Monday 11 June 2007

Backup to an Encrypted Disk

For external backup, I got a nice encrypted disk setup. Well, I don't know about "nice", but it works and it's easy enough for me to use. Basically, I took an old 80GB IDE drive, bought a cheap ($15 cdn) external drive enclosure, setup a LUKS/dm-crypt partition on it, an ext filesystem on that, and away we go!
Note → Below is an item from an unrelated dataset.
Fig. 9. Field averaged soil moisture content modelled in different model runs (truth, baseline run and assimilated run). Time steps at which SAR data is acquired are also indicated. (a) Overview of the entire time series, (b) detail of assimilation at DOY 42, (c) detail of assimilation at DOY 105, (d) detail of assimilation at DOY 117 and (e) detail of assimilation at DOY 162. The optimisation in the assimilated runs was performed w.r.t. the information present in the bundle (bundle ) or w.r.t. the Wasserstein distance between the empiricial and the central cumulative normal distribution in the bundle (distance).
The drive enclosure is basically just a tin shell you stuff the drive into with two plugs (one for power, one for USB), a switch, and an LED. That's it. Once the drive is in there, flip it on, then hook it up to the computer. This turns out to be very important, on my workstation, if I connected it to the computer, then flipped it on, Linux would spew some cryptic error in dmesg and then ignore the drive. I had to have the drive on and ready before plugging it in to the computer. Quirks aside, I basically have an 80GB USB drive. Very nice.
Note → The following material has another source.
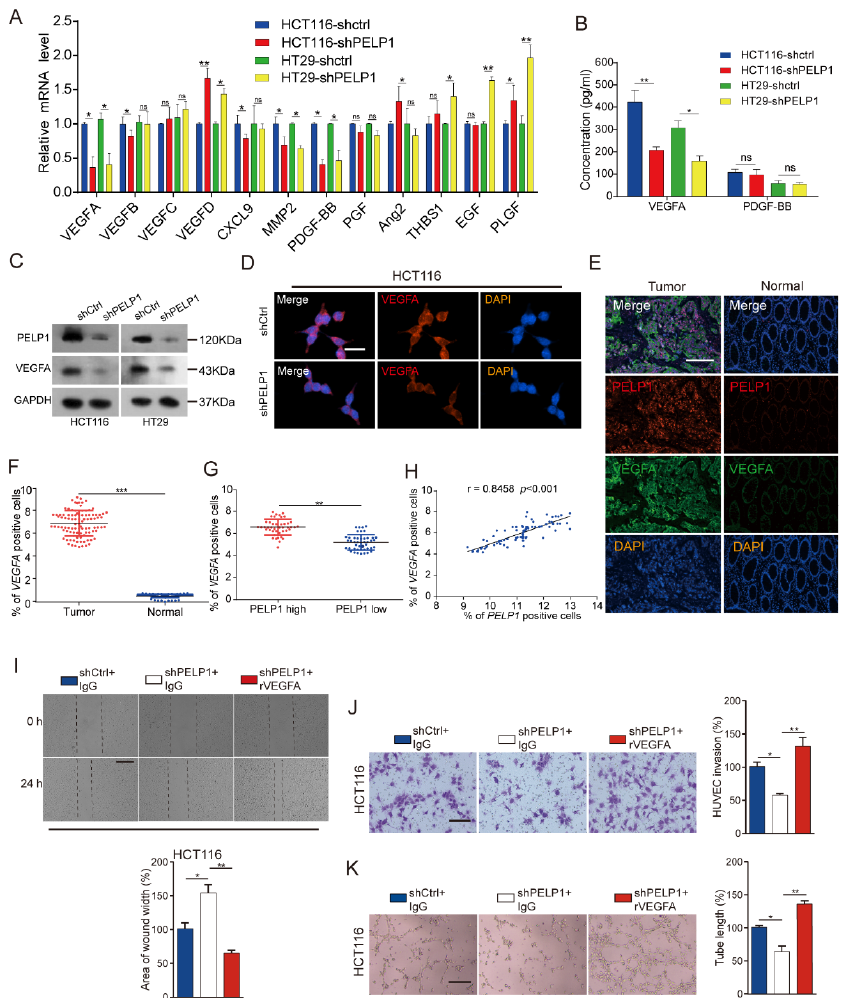
Figure 3. Down-regulation of PELP1 attenuates angiogenesis by reducing the expression of VEGFA: ( A ) The mRNA levels of the 12 angiogenesis-related genes in shCtrl cells or shPELP1 cells. GAPDH was used as an internal control. ( B ) ELISA analysis of VEGFA and PDGF-BB expression in shCtrl cells or shPELP1 cells. ( C ) Immunoblot analysis of PELP1 and VEGFA expressions in shCtrl cells or shPELP1 cells. GAPDH was used as an internal control. ( D ) Representative images of immunofluorescence for VEGFA in HCT116-shCtrl CRC cells or HCT116-shPELP1 CRC cells. Scale bar: 30 µ m. ( E ) Representative images of immunofluorescence for PELP1 and VEGFA in 90 CRC tissues and their paired normal tissues. Scale bar: 200 µ m. ( F ) Quantification of VEGFA-positive cells in CRC tissues and paired normal tissues. ( G ) Quantification of VEGFA-positive cells in PELP1 low and PELP1 high CRC tissues. ( H ) Correlation analysis between PELP1 and VEGFA in CRC tissues. ( I ) Representative images of wound healing in HUVECs treated with CM from HCT116-shCtrl CRC cells or HCT116-shPELP1 CRC cells treated with or without rVEGFA and IgG (upper panel). Scale bar: 200 µ m. Histograms with the fold change in wound closure formed by the indicated cells (lower panel). ( J ) Representative images of cells migration in HUVECs treated with CM from HCT116-shCtrl CRC cells or HCT116-shPELP1 CRC cells treated with or without rVEGFA and IgG (left panel). Scale bar: 200 µ m. Histograms with the fold change in the number of invasion cells formed by the indicated cells (right panel). ( K ) Representative images of tube formation in HUVECs treated with CM from HCT116-shCtrl CRC cells or HCT116-shPELP1 CRC cells treated with or without rVEGFA and IgG (left panel). Scale bar: 200 µ m. Histograms with the fold change in the length of tube-like formation formed by the indicated cells (right panel). Data are shown as the means of three independent experiments or representative data. Error bars indicate SD. ns: no significance, * p < 0.05, ** p < 0.01, *** p < 0.001 by Student’s t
So for setting up drive encryption, I roughly followed this. And by roughly followed, I meant that I didn't recompile my kernel (how very 1999), I just loaded the aes and dm-crypt modules and then in the last step, I used the correct syntax for closing the device (cryptsetup luksClose <name>, not luksClose /dev/mapper/<name>).

Basicallly, setting up the drive encryption was easy:
  1. Wipe the drive (with random data),

  2. create a partition,

  3. run cryptsetup luksSetup on the partition to create the encrypted volume,

  4. initialize the encrypted volume with cryptsetup luksOpen,

  5. create the file system,

  6. mount the file system and enjoy!



Well, okay, it's hardly like boiling water, but once it is setup, it is slightly easier. Before mounting the drive, you just run cryptsetup luksOpen and after unmounting the drive, it is cryptsetup luksClose.

So the last question is: How slow is it? Well, not to put too fine a finger on it, but it's fucking slow. The initial rsync to local un-encrypted disk as mentioned in my earlier post takes about an hour. The rsync to the encrypted disk? Well, I don't know but it was over eight hours, less then fourteen hours. So it appears roughly an order of magnitude slower. Fortunately, not bad since I'm only going to be doing it once a month or so. An hour is okay, but man, I wouldn't want to be doing it on a larger volume.

But there you have it. Encrypted external backups for $15.